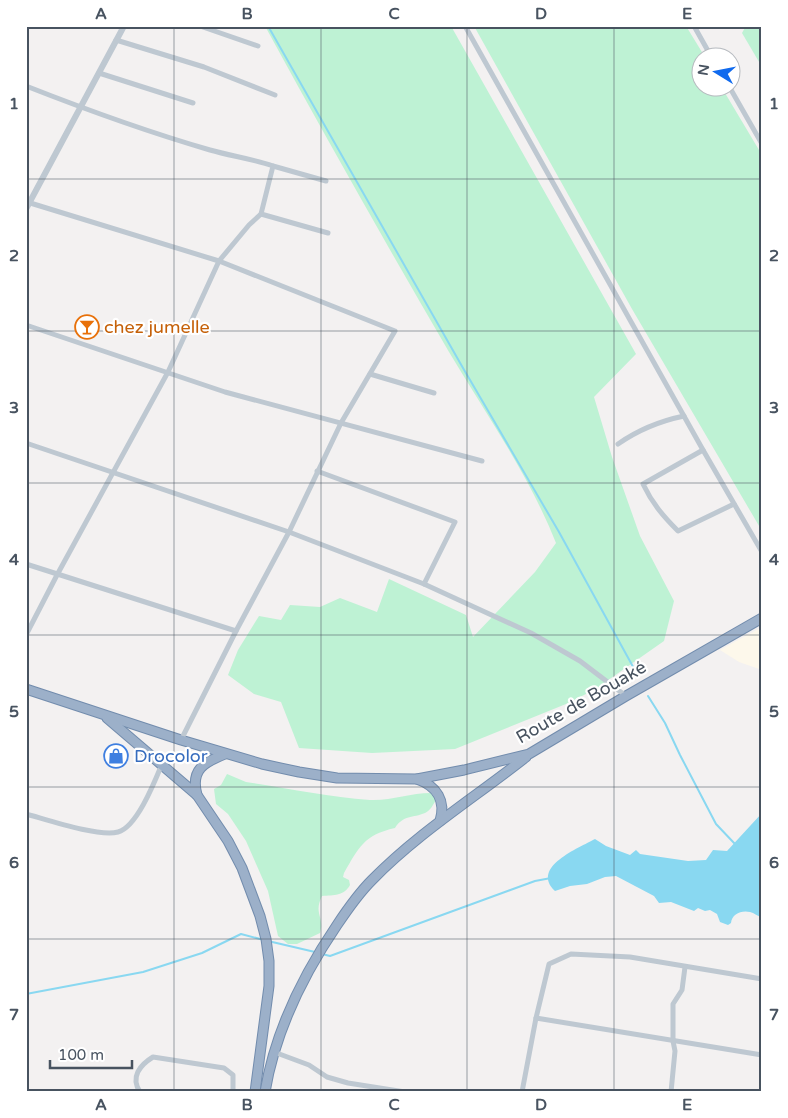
<svg xmlns="http://www.w3.org/2000/svg" width="788" height="1118" viewBox="0 0 788 1118" font-family="'Varela Round',sans-serif">
<rect width="100%" height="100%" fill="#f3f1f1"/>
<polygon fill="#fdf8eb" points="762,627 762,670 739,662 720,650"/>
<g fill="#bef2d4">
<path d="M265 26H451L636 354 594 397 612 457 640 536 674 601 664 641 594 690 566 704 455 749 372 753 299 748 281 702 254 694 228 675 238 650 259 616 281 620 290 605 320 607 340 598 377 612 389 579 466 615 473 637 535 572 556 543C529 475 486 414 449 352 386 244 325 136 265 26Z"/>
<polygon points="474,26 686,26 705,57 700,58 700,88 722,88 762,155 762,531 632,309"/>
<polygon points="746,26 762,26 762,67 742,33"/>
<path d="M227 774 246 782C287 788 328 797 370 800 391 801 410 793 431 793L436 800C433 805 430 811 425 813 413 818 403 815 395 828 364 835 359 847 344 873L343 877 349 880 350 885C344 896 334 895 322 896 313 914 325 917 320 933L297 944H288L278 936 268 891 246 841 228 814 216 804 214 789 221 785Z"/>
</g>
<path fill="#89d8f1" d="M762 813V918C758 916 754 913 750 912 741 910 732 914 731 923L728 925 720 922 717 914 710 910 705 911 698 908 694 911 671 902 659 903 654 896 616 876 605 877 587 884 570 886 555 891C530 867 579 848 595 839L606 846 630 855 636 850 640 854 688 861 706 860 713 850 727 851Z"/>
<g fill="none" stroke-linecap="round" stroke-linejoin="round">
<g stroke="#89d8f1" stroke-width="2">
<polyline points="268,26 463,368 559,532 637,674"/>
<polyline points="648,696 665,723 680,755 716,824 735,844"/>
<polyline points="268,941 315,952"/>
<polyline points="322,954 330,956 535,881 551,878"/>
<polyline points="26,994 143,972 202,953 241,934 264,940"/>
</g>
<g stroke="#728cad" stroke-width="11">
<g id="trunk">
<polyline points="26,689 181,740 262,764 299,772 337,778 417,779 464,770 529,754 626,696 762,618"/>
<polyline points="107,718 197,795 228,841 242,868 260,916 266,939 269,961 269,986 255,1092"/>
<path d="M417 779C437 786 446 801 440 821"/>
<path d="M197 795C190 769 205 762 225 754"/>
<path d="M265 1092C275 1032 303 975 337 925 347 910 358 894 372 880 418 833 474 798 526 757"/>
</g>
</g>
<g stroke="#bec8d1" stroke-width="5">
<polyline points="200,26 258,46"/>
<polyline points="465,26 703,450 762,552"/>
<polyline points="694,26 712,58"/>
<polyline points="116,40 204,67 275,95"/>
<polyline points="99,73 193,103"/>
<path d="M26 86C87 110 148 132 210 150 231 156 253 159 273 166L261 214 249 225 219 261 168 372 57 575 26 635"/>
<polyline points="730,88 762,144"/>
<polyline points="273,166 326,181"/>
<polyline points="261,214 328,233"/>
<polyline points="26,325 225,392 482,461"/>
<polyline points="370,374 434,393"/>
<polyline points="26,443 289,532 424,584 531,633 580,661 626,696"/>
<path d="M618 444C638 430 660 421 684 416"/>
<path d="M703 450 643 484C652 503 663 516 678 531L734 504"/>
<polyline points="317,471 455,522 424,584"/>
<polyline points="26,564 236,631 289,532 341,423 395,331 219,261 27,202"/>
<polyline points="181,740 236,631"/>
<path d="M26 814C48 820 98 837 118 832 137 827 155 781 162 764"/>
<polyline points="536,1018 762,1055"/>
<polyline points="274,1052 309,1065 327,1077 348,1083 405,1092"/>
<path d="M140 1092C130 1077 140 1065 153 1057L224 1068 233 1075V1092"/>
<polyline points="522,1092 536,1018 549,964 571,954 630,957 762,979"/>
<polyline points="671,1092 675,1051 673,1041 673,1004 682,990 685,967"/>
</g>
<polyline stroke="#bec8d1" stroke-width="6" points="26,209 124,26"/>
<use href="#trunk" stroke="#9cb0c9" stroke-width="9"/>
</g>
<path fill="none" stroke="#485360" stroke-width="1" stroke-opacity="0.55" d="M174 26V1092M321 26V1092M467 26V1092M614 26V1092M26 179H762M26 331H762M26 483H762M26 635H762M26 787H762M26 939H762"/>
<defs>
<g id="bar-ring" transform="scale(1.25)"><circle r="9.5" fill="#fff" stroke="#e8710a" stroke-width="1.5"/><path d="M-6-5H6L.8 .8V4.5H3.5V6h-7V4.5H-.8V.8Z" fill="#e8710a"/></g>
<g id="shop-ring" transform="scale(1.25)"><circle r="9.5" fill="#fff" stroke="#3f7fe0" stroke-width="1.5"/><path d="M-5-2.5h2.3a2.7 3.5 0 0 1 5.4 0H5L5.5 6h-11ZM-1.5-2.5h3a1.5 2.3 0 0 0-3 0Z" fill="#3f7fe0"/></g>
</defs>
<g fill-rule="evenodd">
<use href="#bar-ring" x="87" y="327"/>
<use href="#shop-ring" x="116" y="756"/>
</g>
<g text-anchor="middle" stroke-width="4.5" stroke-linejoin="round" paint-order="stroke">
<g font-size="18" fill="#c56008" stroke="#fff" text-anchor="start">
<text x="104" y="333">chez jumelle</text>
</g>
<g font-size="18" fill="#485360" stroke="#fff">
<text transform="translate(581 702) rotate(-30)" y="6">Route de Bouaké</text>
</g>
<g font-size="18" fill="#366cbe" stroke="#fff" text-anchor="start">
<text x="134" y="762">Drocolor</text>
</g>
</g>
<rect width="788" height="1118" fill="none" stroke="#ffffff" stroke-width="55"/>
<g transform="translate(716 72) rotate(280)"><circle r="24" fill="#ffffff" stroke="#b6babf"/>
<path d="M0-4L9 19L0 12L-9 19Z" fill="#106aee"/>
<text y="-8" font-size="14" font-weight="bold" text-anchor="middle" fill="#485360">N</text>
</g>
<path d="M50 1060v8h82v-8" fill="none" stroke="#485360" stroke-width="2.5"/>
<text x="58" y="1060" font-size="15" fill="#485360" stroke="#ffffff" stroke-width="4" paint-order="stroke">100 m</text>
<rect x="28" y="28" width="732" height="1062" fill="none" stroke="#485360" stroke-width="2"/>
<g font-size="16" text-anchor="middle" font-weight="bold" fill="#485360">
<text x="101" y="19">A</text>
<text x="247" y="19">B</text>
<text x="394" y="19">C</text>
<text x="541" y="19">D</text>
<text x="687" y="19">E</text>
<text x="14" y="109">1</text>
<text x="774" y="109">1</text>
<text x="14" y="261">2</text>
<text x="774" y="261">2</text>
<text x="14" y="413">3</text>
<text x="774" y="413">3</text>
<text x="14" y="565">4</text>
<text x="774" y="565">4</text>
<text x="14" y="717">5</text>
<text x="774" y="717">5</text>
<text x="14" y="868">6</text>
<text x="774" y="868">6</text>
<text x="14" y="1020">7</text>
<text x="774" y="1020">7</text>
<text x="101" y="1110">A</text>
<text x="247" y="1110">B</text>
<text x="394" y="1110">C</text>
<text x="541" y="1110">D</text>
<text x="687" y="1110">E</text>
</g>
</svg>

### EXERCISE PROMPT:
If a line in the entries contains "linejoin", copy it.

### EXERCISE RESPONSE:
<g fill="none" stroke-linecap="round" stroke-linejoin="round">
<g text-anchor="middle" stroke-width="4.5" stroke-linejoin="round" paint-order="stroke">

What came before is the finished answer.